Hire Wrong Melanie Myers By Melanie Myers
How did you get started in advertising? Like many advertising professionals at Wieden+Kennedy (W+K), by accident. After college, my versatile journalism degree and I moved from Texas to Seattle for obvious reasons. I worked at Microsoft on innovative CD-ROM packages, like the now-defunct Encarta, which led me to a job archiving historical images at the Corbis licensing agency. I later moved to Portland and stumbled into a job I was totally unqualified for at a local prepress service bureau. There, I met W+K. I loved working with them and decided they were my people—that’s where I wanted to work, regardless of the job.
My first interview with W+K was in IT, as I had an obsession with technology and a knack for figuring out computers. But I landed my first job at W+K as an assistant to the creative directors on the Microsoft account and quickly moved into recruiting and creative management, where I worked for eleven years. I left for three years to start my own company, which was an amazing experience, but was seduced back by Dan Wieden six years ago to work in a global capacity, implementing recruiting strategy across all of W+K’s eight offices.
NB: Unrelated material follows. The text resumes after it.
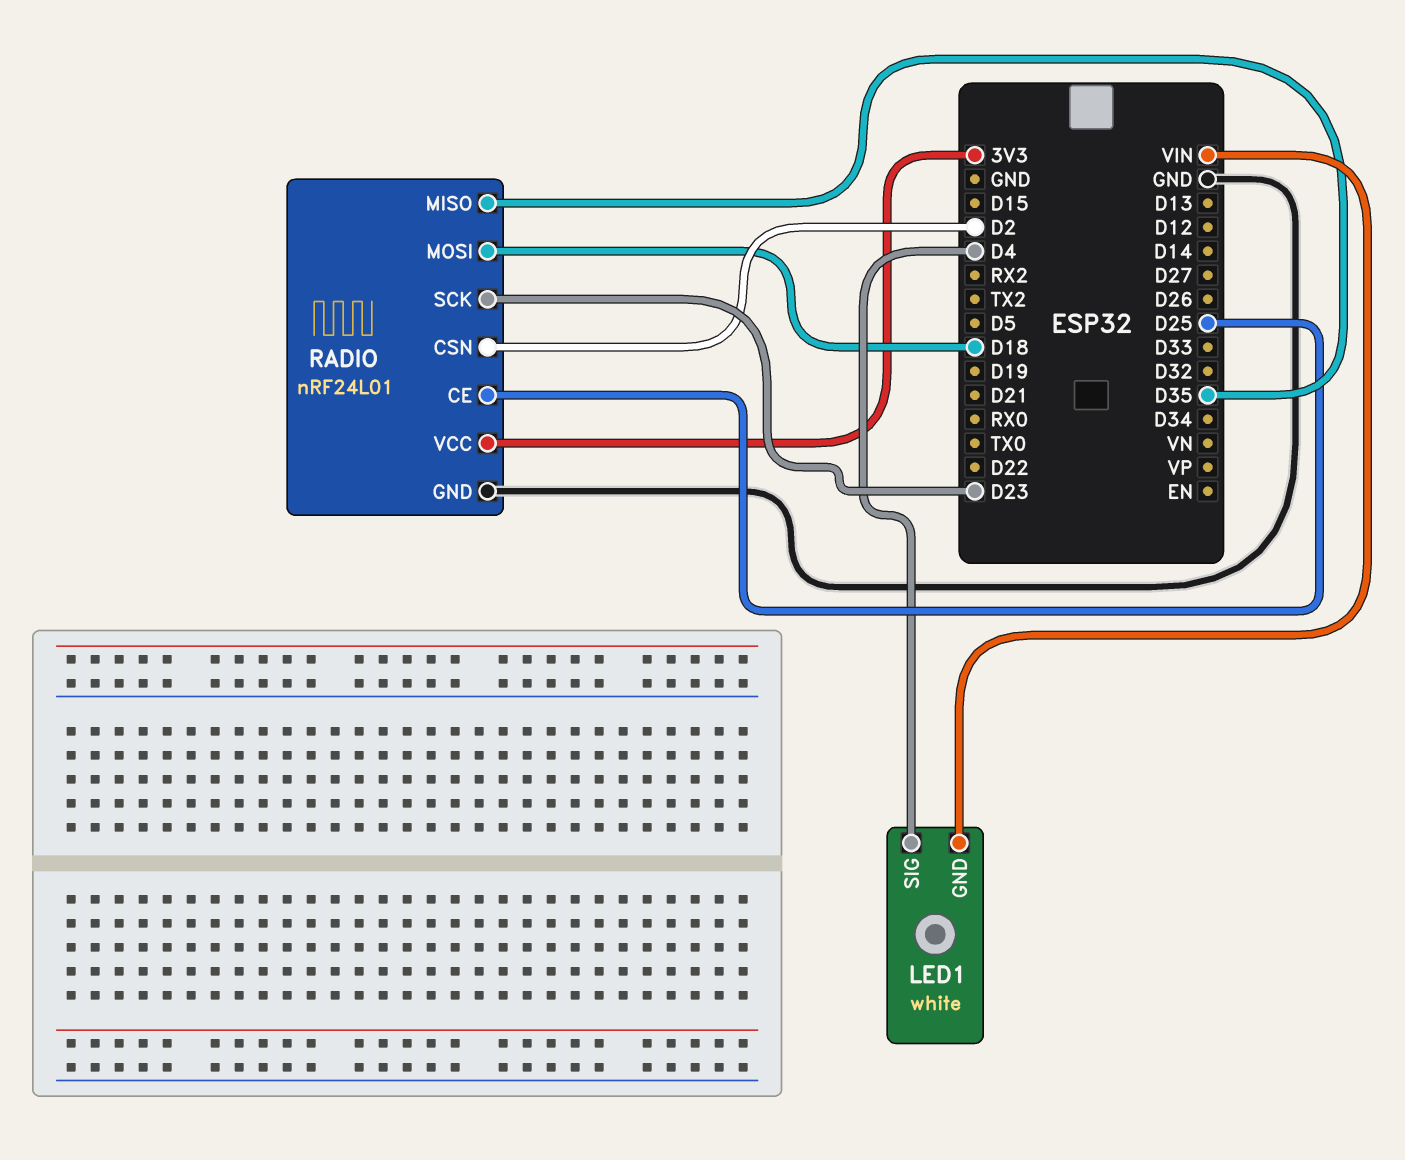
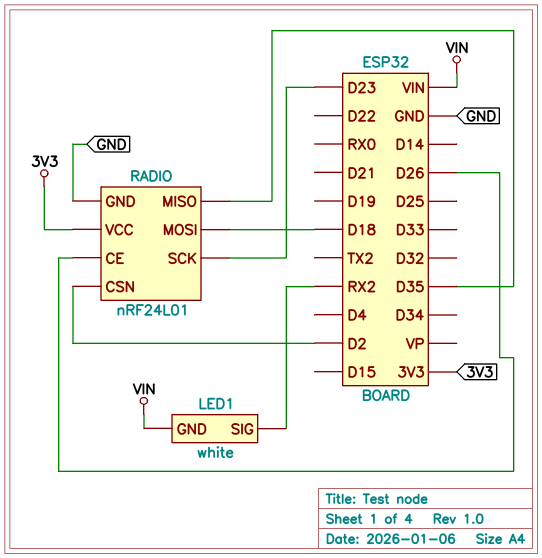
LED1 pin SIG: D4 -> RX2
RADIO pin CE: D25 -> D26

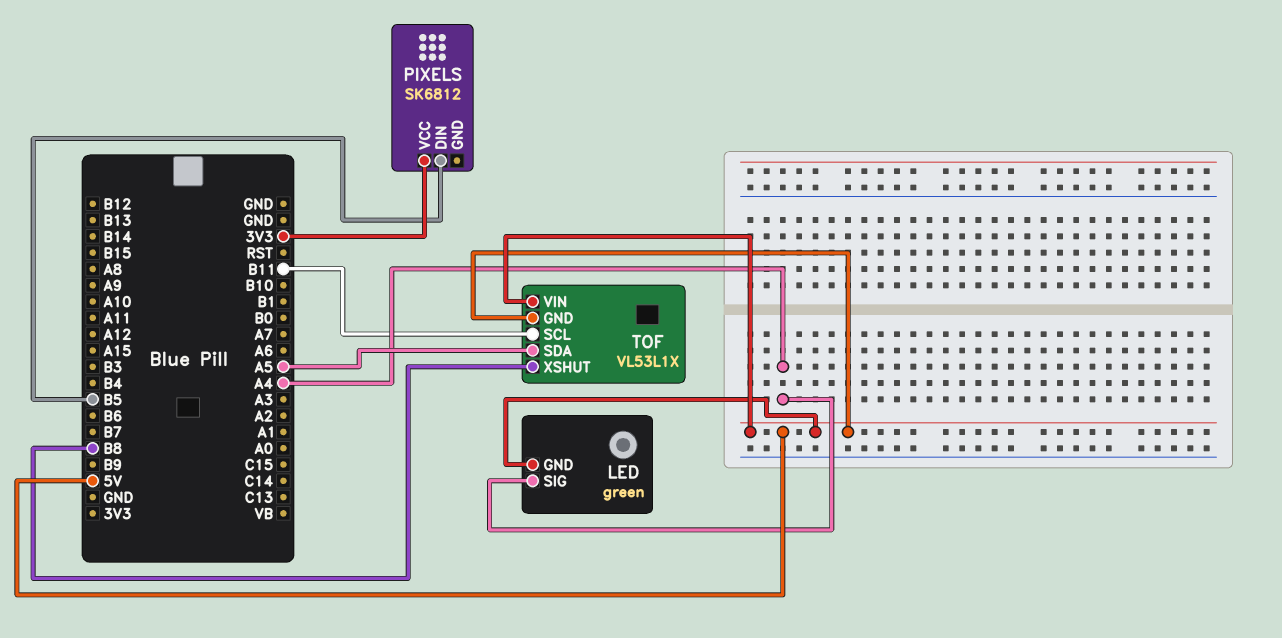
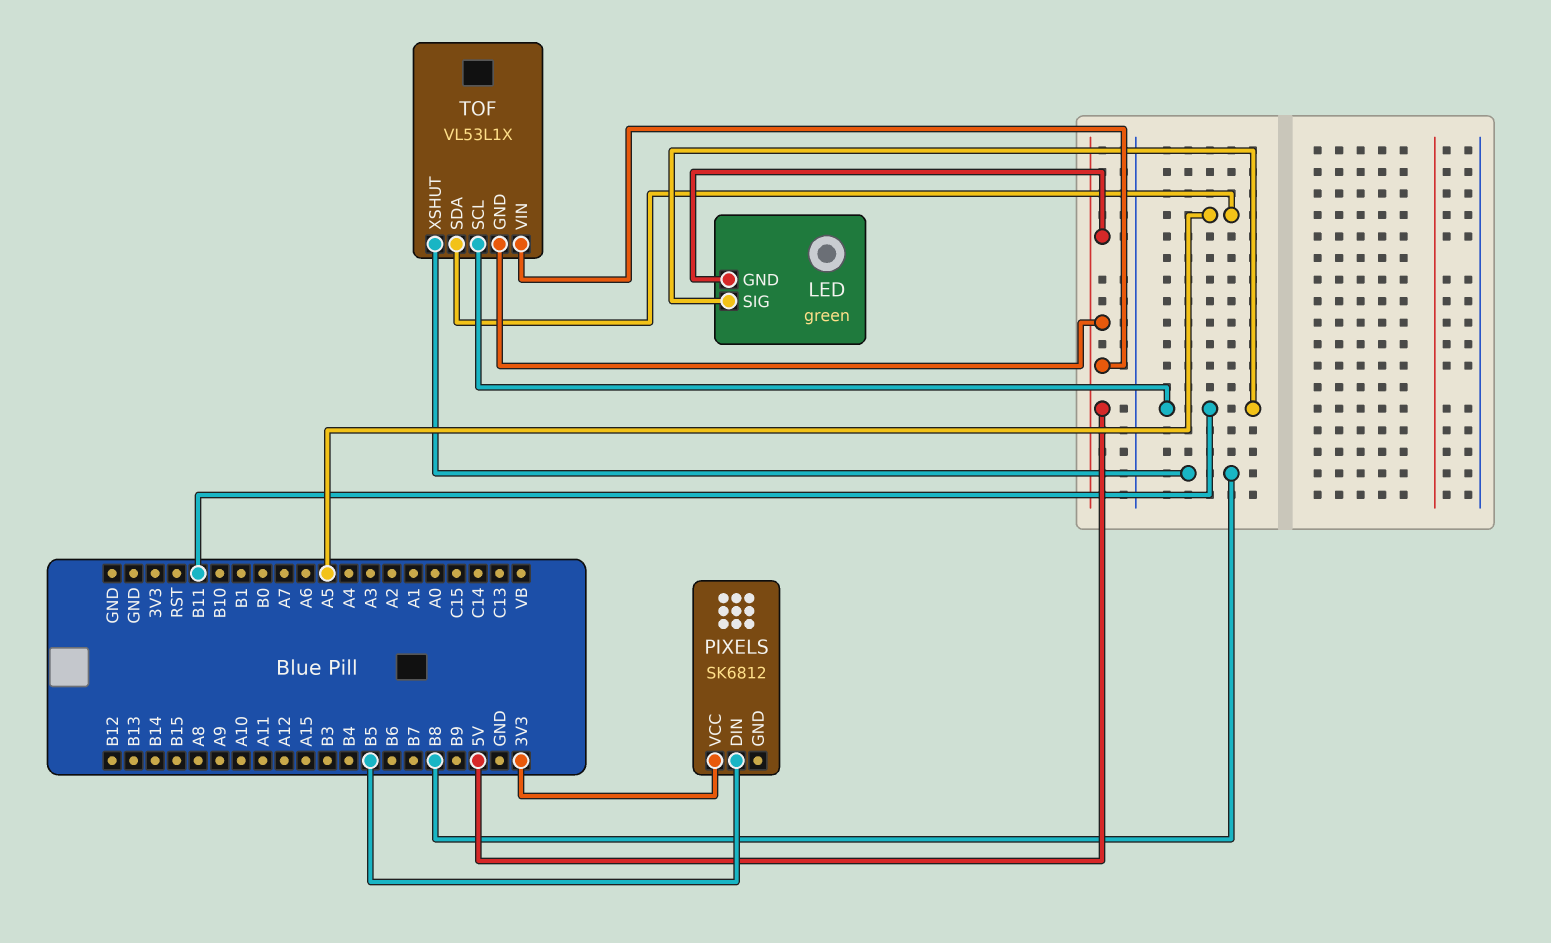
LED pin SIG: A4 -> B11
What kinds of changes did you observe rejoining W+K? The media landscape has changed things dramatically for both W+K and the advertising industry. Information is everywhere. We communicate with people in incredibly different ways and have many more opportunities for multitasking: we eat during a work meeting while we read our emails, take photos of things to post on social media while we text our friend in the other room and answer a call from our boss who’s in China because it’s the only time she can talk. Studies show multitasking is actually bad for us because we get less productive and our ability to filter out irrelevant information declines. It’s a fire hose of information shooting at us from all angles, not to mention an often intense fear of missing out—so much so that phenomena like Pokémon GO happen overnight.
For our clients, everything has been accelerated. Today’s generation of data, production of content and social networks accelerate the flow of all this information, so it’s overwhelming for people and increasingly difficult for marketers to cut through a faster and faster moving window of opportunity to get people’s attention.